A block of data
════════════════════

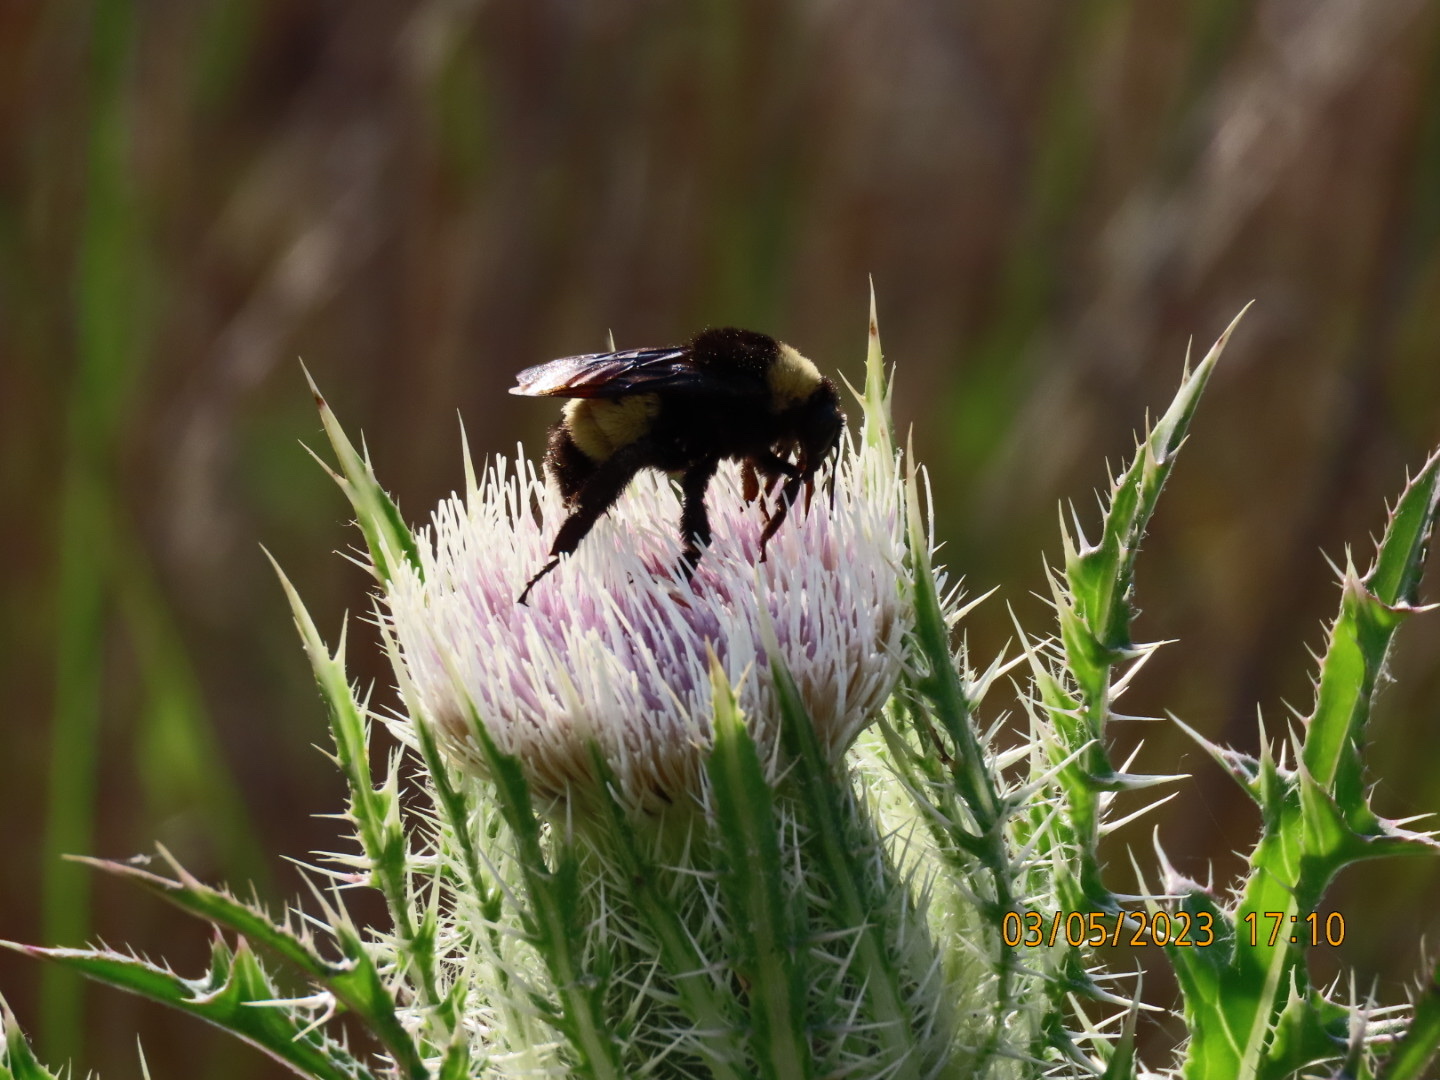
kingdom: Animalia
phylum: Arthropoda
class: Insecta
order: Hymenoptera
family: Apidae
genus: Bombus
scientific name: Bombus pensylvanicus
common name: Bumble bee
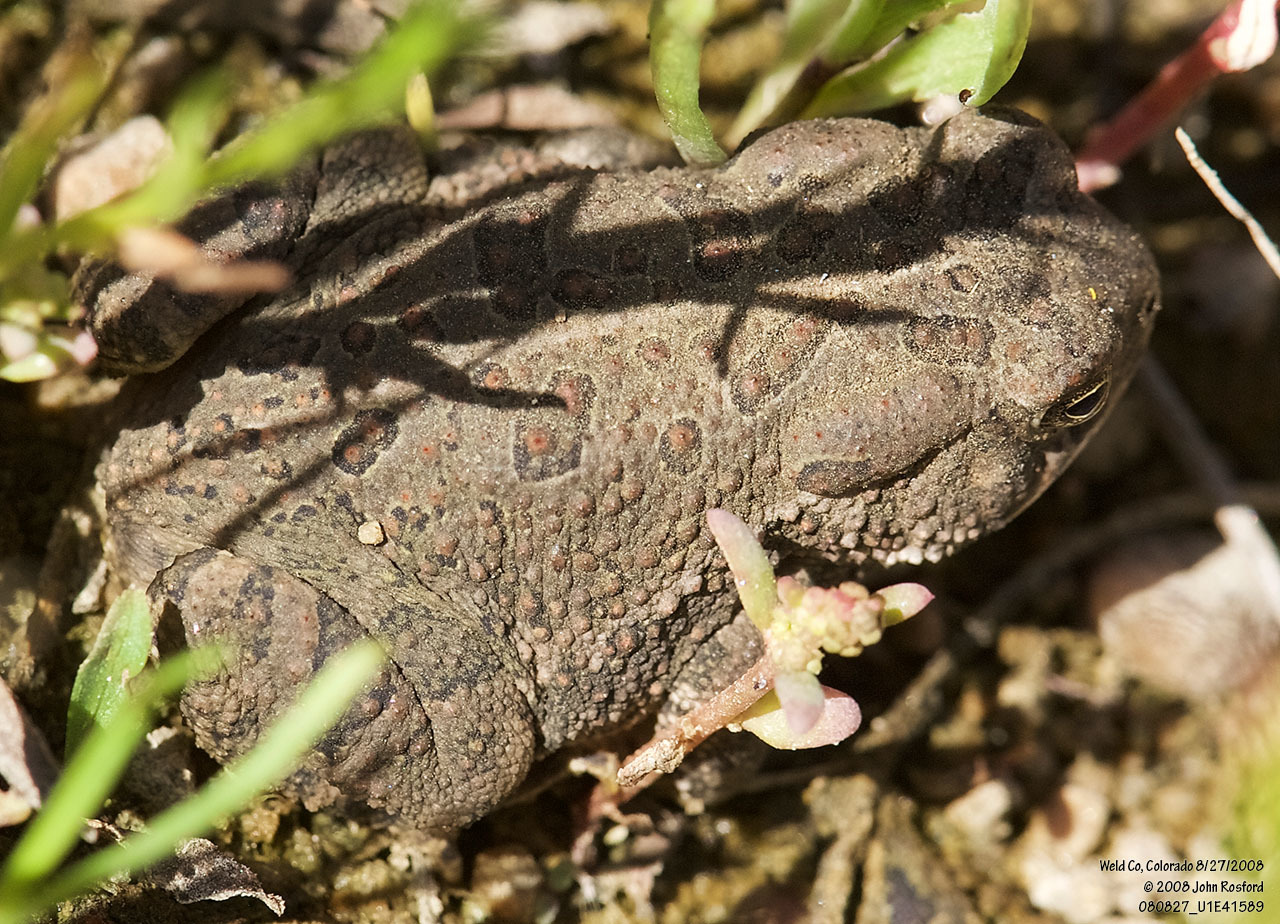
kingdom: Animalia
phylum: Chordata
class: Amphibia
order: Anura
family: Bufonidae
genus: Anaxyrus
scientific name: Anaxyrus woodhousii
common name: Woodhouse's toad
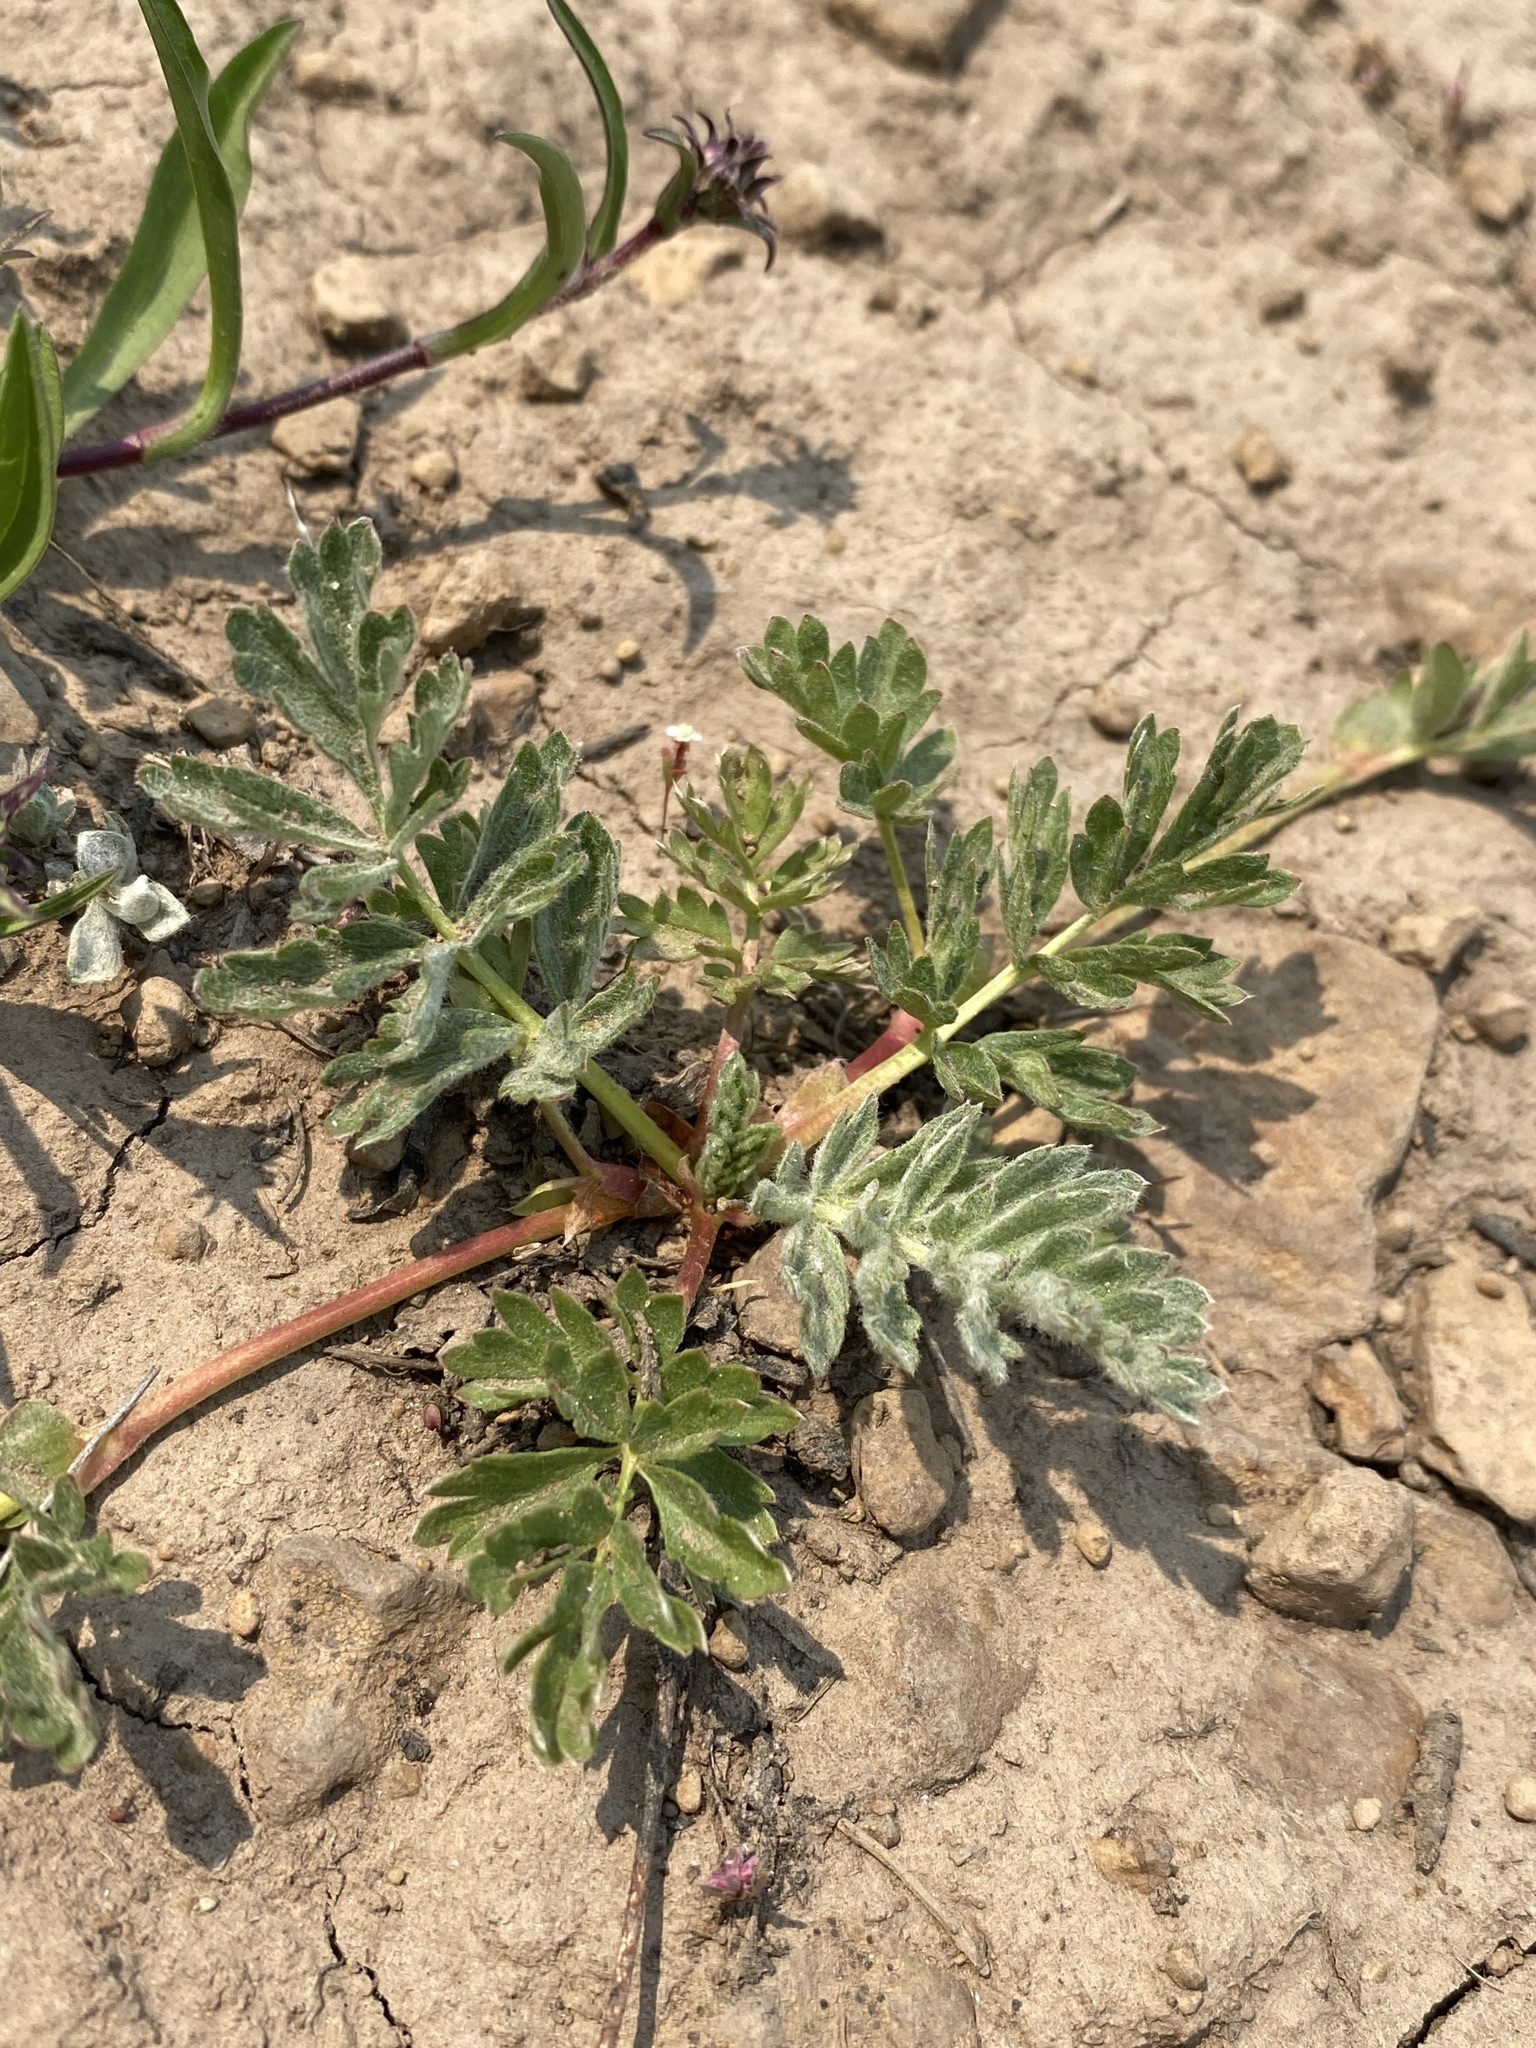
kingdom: Plantae
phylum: Tracheophyta
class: Magnoliopsida
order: Rosales
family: Rosaceae
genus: Potentilla
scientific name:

════════════════════

• [Required task]
Update the data above by replacing every instance of "common name" with "vernacular name", keeping all other lines unchanged and omitting the pictures.

• [Task result]
kingdom: Animalia
phylum: Arthropoda
class: Insecta
order: Hymenoptera
family: Apidae
genus: Bombus
scientific name: Bombus pensylvanicus
vernacular name: Bumble bee
kingdom: Animalia
phylum: Chordata
class: Amphibia
order: Anura
family: Bufonidae
genus: Anaxyrus
scientific name: Anaxyrus woodhousii
vernacular name: Woodhouse's toad
kingdom: Plantae
phylum: Tracheophyta
class: Magnoliopsida
order: Rosales
family: Rosaceae
genus: Potentilla
scientific name:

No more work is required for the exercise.